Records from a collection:
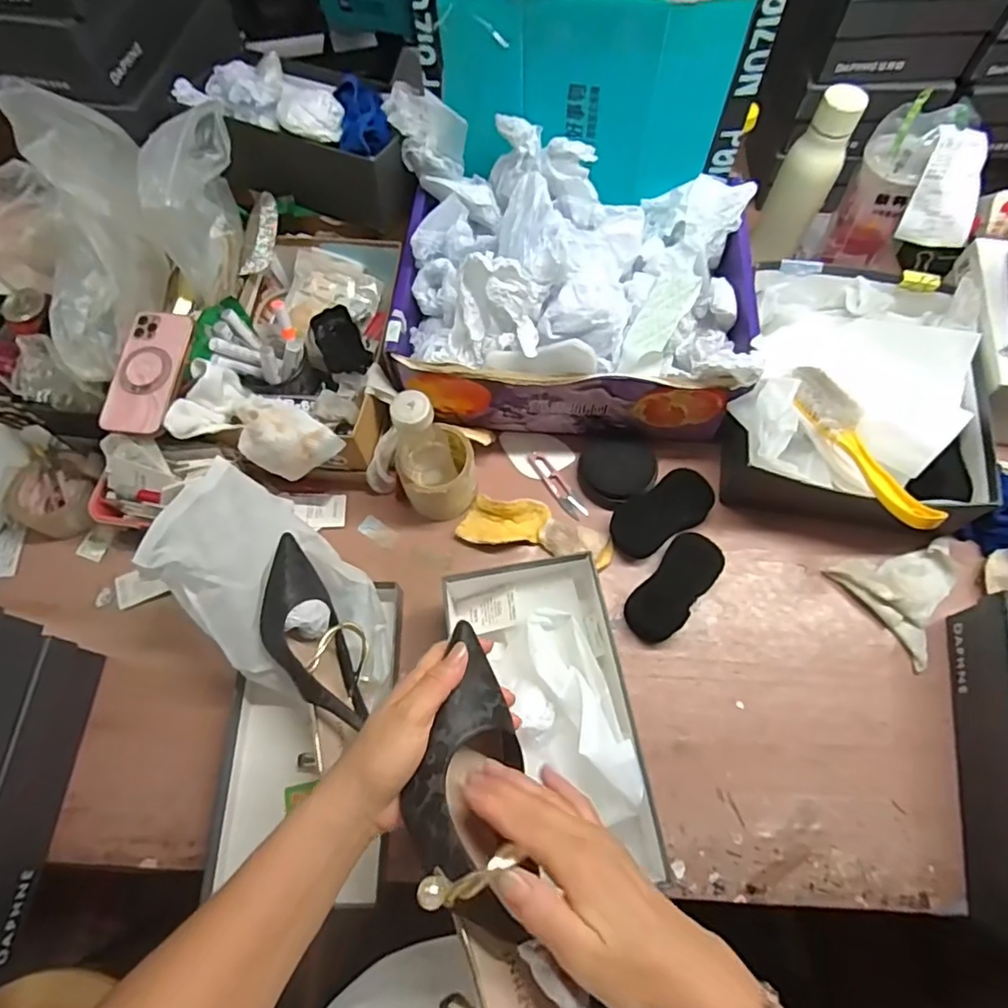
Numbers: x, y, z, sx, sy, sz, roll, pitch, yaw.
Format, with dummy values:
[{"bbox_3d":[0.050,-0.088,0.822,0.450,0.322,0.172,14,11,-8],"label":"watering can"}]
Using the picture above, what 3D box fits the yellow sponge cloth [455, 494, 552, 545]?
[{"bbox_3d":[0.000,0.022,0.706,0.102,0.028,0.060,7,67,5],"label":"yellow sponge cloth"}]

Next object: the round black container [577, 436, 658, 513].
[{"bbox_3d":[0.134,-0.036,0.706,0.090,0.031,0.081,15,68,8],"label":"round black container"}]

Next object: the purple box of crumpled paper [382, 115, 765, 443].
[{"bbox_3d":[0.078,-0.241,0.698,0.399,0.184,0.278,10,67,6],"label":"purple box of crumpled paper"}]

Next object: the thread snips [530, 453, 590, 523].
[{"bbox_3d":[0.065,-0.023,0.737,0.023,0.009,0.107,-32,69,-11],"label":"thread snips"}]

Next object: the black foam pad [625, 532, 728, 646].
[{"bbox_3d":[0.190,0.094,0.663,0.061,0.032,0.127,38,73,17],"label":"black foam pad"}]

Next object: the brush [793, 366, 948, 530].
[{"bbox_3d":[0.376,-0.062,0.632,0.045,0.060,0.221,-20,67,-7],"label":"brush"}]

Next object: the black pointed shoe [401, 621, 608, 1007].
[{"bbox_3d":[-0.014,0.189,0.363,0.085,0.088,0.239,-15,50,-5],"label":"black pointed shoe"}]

Instructions for the task: Quote the records above in full, dropping each picture.

Output of the task:
Numbers: x, y, z, sx, sy, sz, roll, pitch, yaw.
Format, with dummy values:
[{"bbox_3d":[0.050,-0.088,0.822,0.450,0.322,0.172,14,11,-8],"label":"watering can"}]
Using the picture above, what 3D box fits the yellow sponge cloth [455, 494, 552, 545]?
[{"bbox_3d":[0.000,0.022,0.706,0.102,0.028,0.060,7,67,5],"label":"yellow sponge cloth"}]

Next object: the round black container [577, 436, 658, 513].
[{"bbox_3d":[0.134,-0.036,0.706,0.090,0.031,0.081,15,68,8],"label":"round black container"}]

Next object: the purple box of crumpled paper [382, 115, 765, 443].
[{"bbox_3d":[0.078,-0.241,0.698,0.399,0.184,0.278,10,67,6],"label":"purple box of crumpled paper"}]

Next object: the thread snips [530, 453, 590, 523].
[{"bbox_3d":[0.065,-0.023,0.737,0.023,0.009,0.107,-32,69,-11],"label":"thread snips"}]

Next object: the black foam pad [625, 532, 728, 646].
[{"bbox_3d":[0.190,0.094,0.663,0.061,0.032,0.127,38,73,17],"label":"black foam pad"}]

Next object: the brush [793, 366, 948, 530].
[{"bbox_3d":[0.376,-0.062,0.632,0.045,0.060,0.221,-20,67,-7],"label":"brush"}]

Next object: the black pointed shoe [401, 621, 608, 1007].
[{"bbox_3d":[-0.014,0.189,0.363,0.085,0.088,0.239,-15,50,-5],"label":"black pointed shoe"}]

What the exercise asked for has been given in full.